In the above passages, the inversion of ‘she’ into ‘he’ occurs twice. In the case of the narrator, and in the case of Mrs Van Hopper, who, in this context, turns into a fag-master and the narrator into her fag. The type of relationship and the emotions and feelings of the narrator attached to it reference fagging - a traditional practice in the British public schools whereby young pupils were required to act as personal servants to the eldest boys. ‘Those who hope to rule must first learn to obey…’ (Harrow master, C.H.P. Mayo) The phrase ‘hating my task, shy and ill-at-ease’ describes the resentment of taking orders and obeying, showing a person who would not be able to properly ‘rule’ later, for she/he does not easily accept structure and hierarchy.

The scene picturing the half-wit, Ben, whom Jack Favell believes to be a crucial witness in his accusations against Maximilian de Winter tackles the theme of corporal punishment and the reward system for fags practiced in the boarding schools:

‘He's been frightened at some time,’ said Colonel Julyan. ‘He was showing the whites of his eyes, just like a dog does when you’re going to whip him. ‘Well, why didn’t you?’ said Favell. ‘He’d have remembered me all right if you’d whipped him. Oh, no, he’s going to be given a good supper for his work tonight. Ben’s not going to be whipped.’ (‘Rebecca’ by Daphne du Maurier)

In this particular scene and context, Colonel Julyan becomes a ‘school prefect’ and Favell speaking about whipping and the reward for ‘his work’ refers to the powers the school prefect holds. Also, the scene shows the distribution of power between the two opponents, and that Ben is certainly not Favell’s ‘fag’ and therefore he has no influence in deciding what the half-wit gets and what he does not. ‘A good supper for his work’, in this context, is a part of the rewards system that existed between fag-masters and their fags. At the end of semester fag-master were expected to give a monetary ‘fag tip’ to their subordinates or reward them somehow else. In the case of Ben, it is ‘a good supper’.

A fag perspective on the fag-rewards are expressed by the narrator in the ‘he’ role when ‘she’ laments on the subject in her subordinate-boss relationship with Mrs Van Hopper: ‘I was glad she was going, glad I should not see her again. I grudged the months I had spent with her, employed by her, taking her money, trotting in her wake like a shadow, drab and dumb. Of course I was inexperienced, of course I was idiotic, shy, and young. I knew all that.’ (‘Rebecca’ by Daphne du Maurier)
________________________
## Instruction 1
Retype the part of the essay on Rebecca that begins at the words "In this particular" and stops after the words "is ‘a good supper’.".
## Instruction 2
According to the essay on Rebecca, who said "Those who hope to rule must first learn to obey"?
## Instruction 3
Write a continuation of the essay on Rebecca, starting after its final sentence.

## Supplied material
________________________
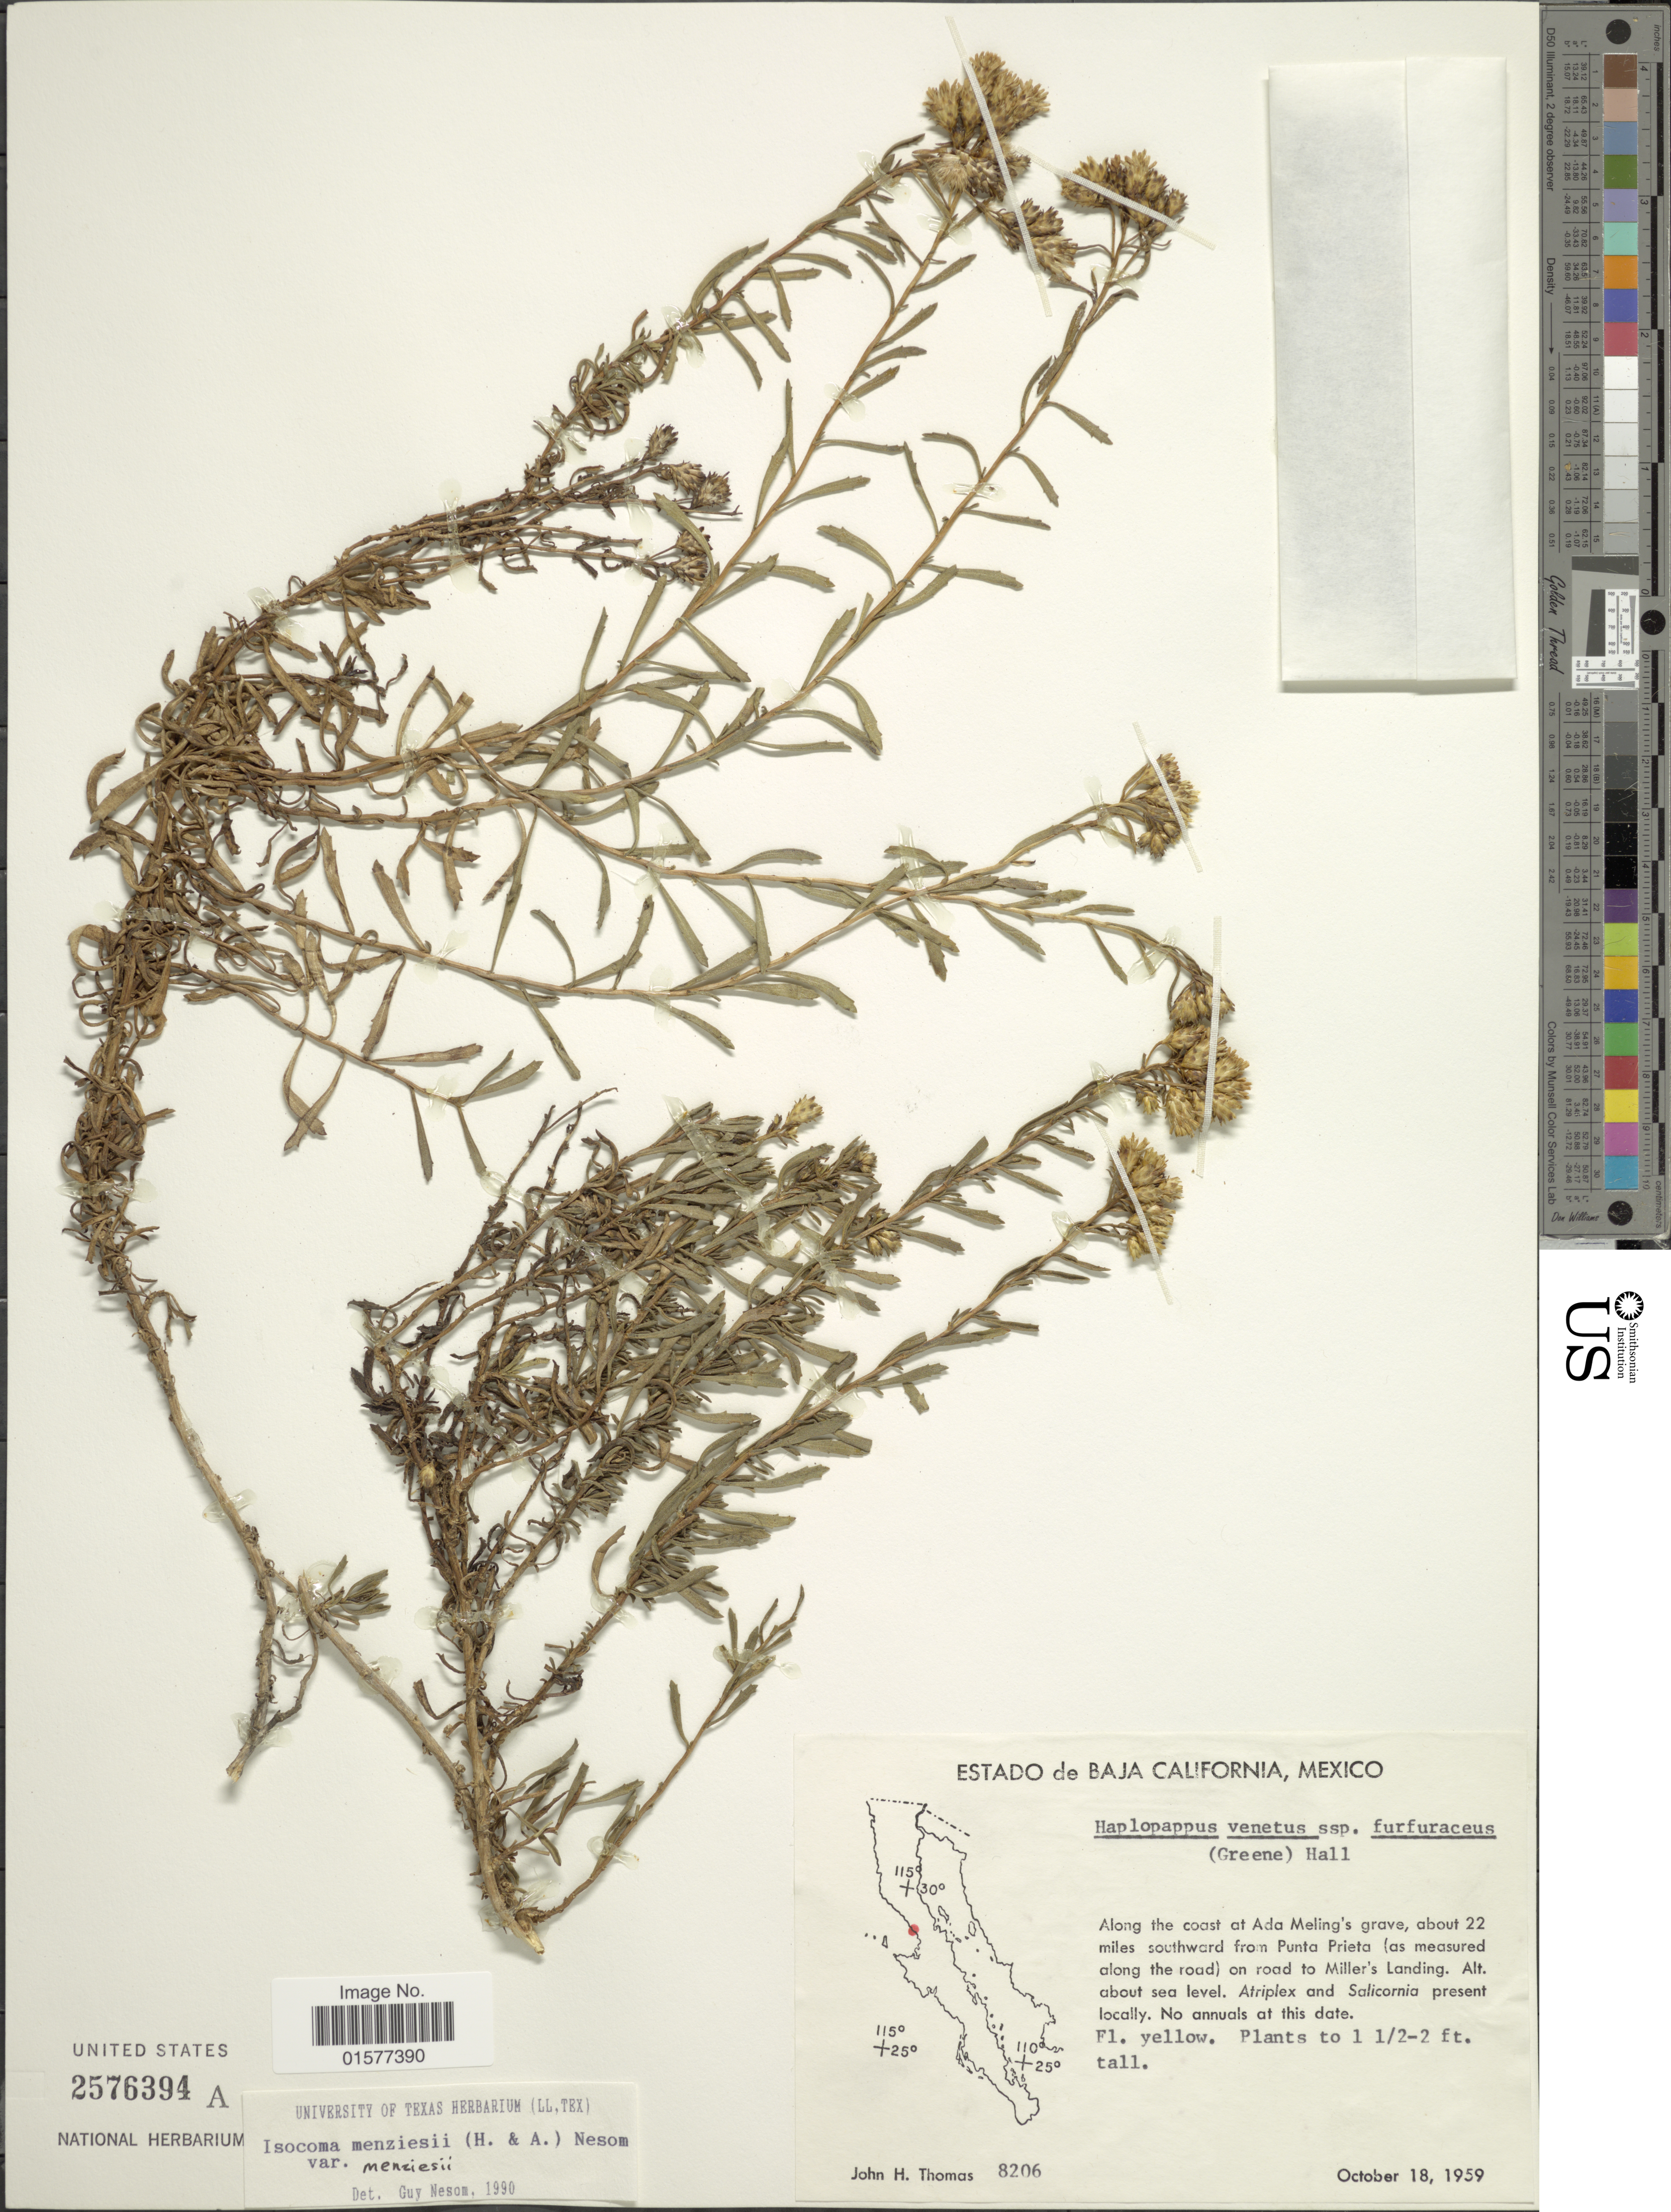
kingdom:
________________________
## Final answer 1
In this particular scene and context, Colonel Julyan becomes a ‘school prefect’ and Favell speaking about whipping and the reward for ‘his work’ refers to the powers the school prefect holds. Also, the scene shows the distribution of power between the two opponents, and that Ben is certainly not Favell’s ‘fag’ and therefore he has no influence in deciding what the half-wit gets and what he does not. ‘A good supper for his work’, in this context, is a part of the rewards system that existed between fag-masters and their fags. At the end of semester fag-master were expected to give a monetary ‘fag tip’ to their subordinates or reward them somehow else. In the case of Ben, it is ‘a good supper’.

## Final answer 2
The Harrow master C.H.P. Mayo.

## Final answer 3
In another scene, the fag-rewards are looked at from an entirely different perspective. The one that is regarded as ‘bribing’ of the fag by a third party to alter the truth in one’s favour:

‘Someone has got at this idiot and bribed him. I tell you he’s seen me scores of times. Here. Will this make you remember?’ He fumbled in his hip pocket and brought out a note-case. He flourished a pound note in front of Ben. ‘Now do you remember me?’ he said.’ (‘Rebecca’ by Daphne du Maurier)

It is believed that fagging system had its share in spreading of homosexuality and sexual abuse in the British all-boys boarding schools. Professor, Christopher Tyerman, observed that in some situations fagging could either encourage or conceal sexual activity between boys, and that fagging began to decline at around the same time as homosexuality was eradicated as an acceptable part of the school environment.

In the ‘Rebecca’, Daphne du Maurier did not expose homosexuality, instead she concealed it by weaving certain ambiguities into contexts of selected scenes and conversation. One of the most important scenes in this regard is the ‘confessional’ speech of Mr de Winter, in particular, the row between him and his first wife. Even though, in the text, Mr de Winter refers to his opponent as she, it is not a woman he speaks to but a man. In order to conceal this fact Daphne du Maurier applied an inversion but at the same time left certain descriptions obvious, in order to draw the readers’ attention to these points.

For example, she had made her ‘Mrs de Winter’ move and express herself in a very masculine way:

She threw back her head and laughed.’ […] ‘She stood watching me, rocking on her heels, her hands in her pockets and a smile on her face.’ […] ‘Suddenly she slipped off the table and stood in front of me, smiling still, her hands in her pockets.’ […] ‘She waited a minute, rocking on her heels, and then she lit a cigarette and went and stood by the window. She began to laugh. She went on laughing. I thought she would never stop.’ (‘Rebecca’ by Daphne du Maurier)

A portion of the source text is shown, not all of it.